4. Verweerder heeft gedateerd 6 januari 2004 een vragenbrief aan de broer van eiser gezonden naar aanleiding van diens aangifte IB/PVV 2001. In de vragenbrief verzoekt verweerder de broer van eiser de volgende informatie te verstrekken:
  • een specificatie van de opbrengsten en kosten van de ter beschikking gestelde vermogensbestanddelen aan de BV;
  • betalingsbewijzen ten aanzien van de opgevoerde kosten;
  • de reden op te geven dat bij vraag 12 van het aangiftebiljet geen waarde is opgegeven inzake de ter beschikking gestelde vermogensbestanddelen; en
  • een opgaaf van de waarde van de ter beschikking gestelde onroerende zaak eventueel vergezeld van een taxatierapport.
5. De toenmalige gemachtigde van de broer van eiser heeft bij brieven van 5 februari 2004 en 4 juni 2004 gereageerd op voornoemde vragenbrief.
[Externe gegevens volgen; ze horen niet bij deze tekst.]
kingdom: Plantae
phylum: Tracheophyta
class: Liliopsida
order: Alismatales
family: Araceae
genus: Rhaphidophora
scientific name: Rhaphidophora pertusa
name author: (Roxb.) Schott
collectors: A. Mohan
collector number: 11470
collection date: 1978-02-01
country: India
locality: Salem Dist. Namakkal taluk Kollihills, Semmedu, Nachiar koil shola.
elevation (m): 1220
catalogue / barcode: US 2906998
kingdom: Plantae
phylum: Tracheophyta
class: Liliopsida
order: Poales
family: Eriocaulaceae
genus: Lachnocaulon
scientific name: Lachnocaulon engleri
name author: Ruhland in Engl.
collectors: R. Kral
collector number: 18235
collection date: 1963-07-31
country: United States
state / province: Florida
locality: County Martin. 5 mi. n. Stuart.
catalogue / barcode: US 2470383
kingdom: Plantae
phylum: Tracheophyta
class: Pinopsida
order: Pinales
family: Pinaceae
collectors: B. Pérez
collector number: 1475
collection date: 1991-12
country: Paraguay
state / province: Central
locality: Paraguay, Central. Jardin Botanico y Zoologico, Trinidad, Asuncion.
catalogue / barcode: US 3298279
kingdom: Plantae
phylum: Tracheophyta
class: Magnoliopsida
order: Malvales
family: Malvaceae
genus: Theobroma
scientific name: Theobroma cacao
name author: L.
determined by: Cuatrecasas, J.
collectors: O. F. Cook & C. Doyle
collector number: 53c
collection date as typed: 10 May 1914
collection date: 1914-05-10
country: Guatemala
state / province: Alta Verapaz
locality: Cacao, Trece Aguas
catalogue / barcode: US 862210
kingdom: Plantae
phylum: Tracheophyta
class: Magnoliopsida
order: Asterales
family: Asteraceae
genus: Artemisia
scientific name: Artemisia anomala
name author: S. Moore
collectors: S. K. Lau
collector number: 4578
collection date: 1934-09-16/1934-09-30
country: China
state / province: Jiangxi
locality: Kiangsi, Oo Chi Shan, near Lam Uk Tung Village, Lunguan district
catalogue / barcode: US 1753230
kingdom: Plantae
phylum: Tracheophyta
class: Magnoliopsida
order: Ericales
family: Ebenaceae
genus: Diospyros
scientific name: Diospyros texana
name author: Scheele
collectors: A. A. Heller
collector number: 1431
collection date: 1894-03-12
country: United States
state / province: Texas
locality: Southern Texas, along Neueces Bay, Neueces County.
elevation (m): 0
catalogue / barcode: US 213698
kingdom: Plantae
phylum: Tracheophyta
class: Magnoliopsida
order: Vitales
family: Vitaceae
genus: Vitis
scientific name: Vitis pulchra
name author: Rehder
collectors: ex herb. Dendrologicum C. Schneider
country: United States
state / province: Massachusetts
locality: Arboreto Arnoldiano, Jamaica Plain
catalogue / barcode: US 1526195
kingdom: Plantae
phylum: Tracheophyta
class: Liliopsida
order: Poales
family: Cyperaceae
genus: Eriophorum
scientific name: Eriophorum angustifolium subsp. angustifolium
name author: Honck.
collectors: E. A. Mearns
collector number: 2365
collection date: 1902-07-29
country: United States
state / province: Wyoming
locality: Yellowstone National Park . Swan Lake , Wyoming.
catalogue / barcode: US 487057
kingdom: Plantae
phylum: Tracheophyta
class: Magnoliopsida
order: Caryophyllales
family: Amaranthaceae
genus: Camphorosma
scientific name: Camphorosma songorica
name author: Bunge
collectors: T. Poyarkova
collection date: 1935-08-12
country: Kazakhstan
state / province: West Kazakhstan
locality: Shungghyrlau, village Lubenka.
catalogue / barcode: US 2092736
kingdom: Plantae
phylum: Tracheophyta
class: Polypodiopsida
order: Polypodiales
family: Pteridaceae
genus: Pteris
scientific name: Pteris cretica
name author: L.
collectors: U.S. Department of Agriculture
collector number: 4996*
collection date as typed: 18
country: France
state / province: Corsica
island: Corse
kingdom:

Middels de brief van 4 juni 2004 heeft de toenmalige gemachtigde een taxatierapport van de onroerende zaak (hierna: de taxatie 2002) toegezonden aan verweerder onder het verzoek de waarde van de onroerende zaak ook in het bestand van eiser op te nemen. De brief vermeldt onder het kopje ‘betreft’ zowel de naam en het fiscaalnummer van eiser als diens broer.
6. De taxatie 2002 is opgesteld door [D] , taxateur onroerende zaken, op verzoek van eiser en zijn broer. Het taxatierapport bevat onder andere de volgende gegevens en/of toelichting:
- Datum opname: maandag 16 december 2002.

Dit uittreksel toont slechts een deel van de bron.